[Information]:
◆ ◆ ◆ ◆ ◆ ◆ ◆
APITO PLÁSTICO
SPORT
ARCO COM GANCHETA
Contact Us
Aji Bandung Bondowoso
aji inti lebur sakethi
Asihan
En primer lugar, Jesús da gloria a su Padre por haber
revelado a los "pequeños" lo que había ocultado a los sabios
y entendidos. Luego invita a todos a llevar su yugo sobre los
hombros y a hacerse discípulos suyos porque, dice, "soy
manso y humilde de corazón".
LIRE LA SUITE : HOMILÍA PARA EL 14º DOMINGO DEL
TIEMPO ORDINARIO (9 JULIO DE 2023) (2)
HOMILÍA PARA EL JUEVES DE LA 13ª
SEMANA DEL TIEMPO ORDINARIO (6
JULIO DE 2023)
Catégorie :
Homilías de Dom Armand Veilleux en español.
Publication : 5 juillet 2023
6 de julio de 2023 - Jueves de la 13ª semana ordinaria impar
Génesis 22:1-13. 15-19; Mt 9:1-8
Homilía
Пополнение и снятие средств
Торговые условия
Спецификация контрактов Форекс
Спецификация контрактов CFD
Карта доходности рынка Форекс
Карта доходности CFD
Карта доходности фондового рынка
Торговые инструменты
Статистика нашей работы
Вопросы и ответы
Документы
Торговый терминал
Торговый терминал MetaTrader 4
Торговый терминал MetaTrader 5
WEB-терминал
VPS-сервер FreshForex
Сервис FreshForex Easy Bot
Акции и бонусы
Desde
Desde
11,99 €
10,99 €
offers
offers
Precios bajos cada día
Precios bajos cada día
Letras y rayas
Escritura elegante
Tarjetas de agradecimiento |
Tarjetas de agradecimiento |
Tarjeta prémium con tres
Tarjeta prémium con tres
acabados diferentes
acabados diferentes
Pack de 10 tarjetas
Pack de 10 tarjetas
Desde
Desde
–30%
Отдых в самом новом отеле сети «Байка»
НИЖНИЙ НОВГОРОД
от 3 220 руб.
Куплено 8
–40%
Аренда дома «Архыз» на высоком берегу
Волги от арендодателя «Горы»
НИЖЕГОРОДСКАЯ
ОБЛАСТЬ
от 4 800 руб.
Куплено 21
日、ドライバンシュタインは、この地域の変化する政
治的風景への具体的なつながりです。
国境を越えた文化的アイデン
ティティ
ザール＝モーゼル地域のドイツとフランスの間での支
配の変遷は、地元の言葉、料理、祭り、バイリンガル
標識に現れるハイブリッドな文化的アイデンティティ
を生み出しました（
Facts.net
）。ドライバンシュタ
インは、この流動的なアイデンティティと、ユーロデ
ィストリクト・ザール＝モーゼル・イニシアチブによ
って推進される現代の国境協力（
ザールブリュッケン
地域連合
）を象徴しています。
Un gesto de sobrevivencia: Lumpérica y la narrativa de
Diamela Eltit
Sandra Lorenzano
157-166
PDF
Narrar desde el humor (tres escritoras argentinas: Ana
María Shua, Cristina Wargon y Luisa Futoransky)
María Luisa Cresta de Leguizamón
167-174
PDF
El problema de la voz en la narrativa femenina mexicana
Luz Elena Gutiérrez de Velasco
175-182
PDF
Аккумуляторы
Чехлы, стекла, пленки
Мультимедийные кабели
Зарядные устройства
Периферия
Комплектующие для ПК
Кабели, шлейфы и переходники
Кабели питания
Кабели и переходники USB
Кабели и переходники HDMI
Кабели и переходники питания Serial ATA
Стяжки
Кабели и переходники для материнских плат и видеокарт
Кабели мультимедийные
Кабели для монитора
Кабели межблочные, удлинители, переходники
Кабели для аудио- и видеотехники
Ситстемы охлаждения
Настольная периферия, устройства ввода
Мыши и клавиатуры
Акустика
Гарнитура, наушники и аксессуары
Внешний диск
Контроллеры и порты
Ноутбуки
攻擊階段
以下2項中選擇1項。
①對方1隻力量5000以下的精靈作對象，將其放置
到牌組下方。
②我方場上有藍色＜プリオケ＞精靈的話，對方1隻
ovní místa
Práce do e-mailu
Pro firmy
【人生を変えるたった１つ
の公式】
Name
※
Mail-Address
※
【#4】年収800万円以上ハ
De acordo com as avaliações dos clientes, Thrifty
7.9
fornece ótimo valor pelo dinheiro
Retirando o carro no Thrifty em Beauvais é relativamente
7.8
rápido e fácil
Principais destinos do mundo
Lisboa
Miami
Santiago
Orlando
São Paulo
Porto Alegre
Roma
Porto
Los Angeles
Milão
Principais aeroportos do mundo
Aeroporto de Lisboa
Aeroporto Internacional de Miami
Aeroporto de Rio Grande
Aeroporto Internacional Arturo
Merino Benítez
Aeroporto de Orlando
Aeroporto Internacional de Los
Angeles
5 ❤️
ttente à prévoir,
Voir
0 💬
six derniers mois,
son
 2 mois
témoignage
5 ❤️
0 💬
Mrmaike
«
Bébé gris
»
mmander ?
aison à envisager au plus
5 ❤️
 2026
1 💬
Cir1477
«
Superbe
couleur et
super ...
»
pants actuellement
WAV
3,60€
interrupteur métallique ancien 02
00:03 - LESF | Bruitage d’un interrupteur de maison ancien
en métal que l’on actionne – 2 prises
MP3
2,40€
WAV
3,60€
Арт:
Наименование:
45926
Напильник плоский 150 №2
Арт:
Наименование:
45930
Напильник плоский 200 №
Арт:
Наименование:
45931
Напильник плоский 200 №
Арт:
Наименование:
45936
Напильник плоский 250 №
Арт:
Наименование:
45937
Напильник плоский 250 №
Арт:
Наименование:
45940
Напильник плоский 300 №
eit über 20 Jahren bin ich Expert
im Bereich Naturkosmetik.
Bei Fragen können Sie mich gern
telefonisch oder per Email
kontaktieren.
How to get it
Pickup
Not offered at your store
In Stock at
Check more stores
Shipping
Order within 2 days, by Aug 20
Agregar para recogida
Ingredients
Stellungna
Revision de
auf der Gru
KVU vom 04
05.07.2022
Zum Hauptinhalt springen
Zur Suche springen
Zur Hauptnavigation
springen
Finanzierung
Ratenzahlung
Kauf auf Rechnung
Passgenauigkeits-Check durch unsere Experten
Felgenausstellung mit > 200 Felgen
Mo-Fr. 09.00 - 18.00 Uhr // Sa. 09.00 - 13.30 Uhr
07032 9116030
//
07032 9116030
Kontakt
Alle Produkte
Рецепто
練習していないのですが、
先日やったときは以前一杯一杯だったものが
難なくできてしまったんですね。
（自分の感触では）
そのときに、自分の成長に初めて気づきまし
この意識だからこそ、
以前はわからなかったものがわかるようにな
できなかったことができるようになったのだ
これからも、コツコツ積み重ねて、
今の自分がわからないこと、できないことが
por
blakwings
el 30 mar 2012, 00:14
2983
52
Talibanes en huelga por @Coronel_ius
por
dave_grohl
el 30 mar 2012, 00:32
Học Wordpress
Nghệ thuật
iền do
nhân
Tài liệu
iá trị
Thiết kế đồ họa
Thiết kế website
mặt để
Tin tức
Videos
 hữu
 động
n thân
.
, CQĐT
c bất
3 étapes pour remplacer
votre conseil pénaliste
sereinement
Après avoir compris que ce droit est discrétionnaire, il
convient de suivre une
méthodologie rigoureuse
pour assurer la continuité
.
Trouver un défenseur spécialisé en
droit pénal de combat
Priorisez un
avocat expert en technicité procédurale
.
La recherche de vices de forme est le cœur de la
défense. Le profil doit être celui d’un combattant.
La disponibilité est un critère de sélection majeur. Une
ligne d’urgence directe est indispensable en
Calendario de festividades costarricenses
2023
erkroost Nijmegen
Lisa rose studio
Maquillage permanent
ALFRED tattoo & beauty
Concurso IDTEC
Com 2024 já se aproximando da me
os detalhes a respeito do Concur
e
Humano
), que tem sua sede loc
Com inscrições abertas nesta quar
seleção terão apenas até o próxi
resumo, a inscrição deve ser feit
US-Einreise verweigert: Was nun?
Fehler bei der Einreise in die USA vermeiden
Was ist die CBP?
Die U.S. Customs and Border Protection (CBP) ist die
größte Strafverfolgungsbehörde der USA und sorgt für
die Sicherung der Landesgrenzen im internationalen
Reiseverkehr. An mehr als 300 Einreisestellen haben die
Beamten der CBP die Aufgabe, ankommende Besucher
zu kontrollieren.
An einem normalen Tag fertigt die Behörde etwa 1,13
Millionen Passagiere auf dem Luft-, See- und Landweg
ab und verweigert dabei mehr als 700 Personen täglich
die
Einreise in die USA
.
◆ ◆ ◆ ◆ ◆ ◆ ◆
[Instructions for the task]: Every line with the word "Форекс" in it should be copied from the listing above.

[Output of the task]:
Спецификация контрактов Форекс
Карта доходности рынка Форекс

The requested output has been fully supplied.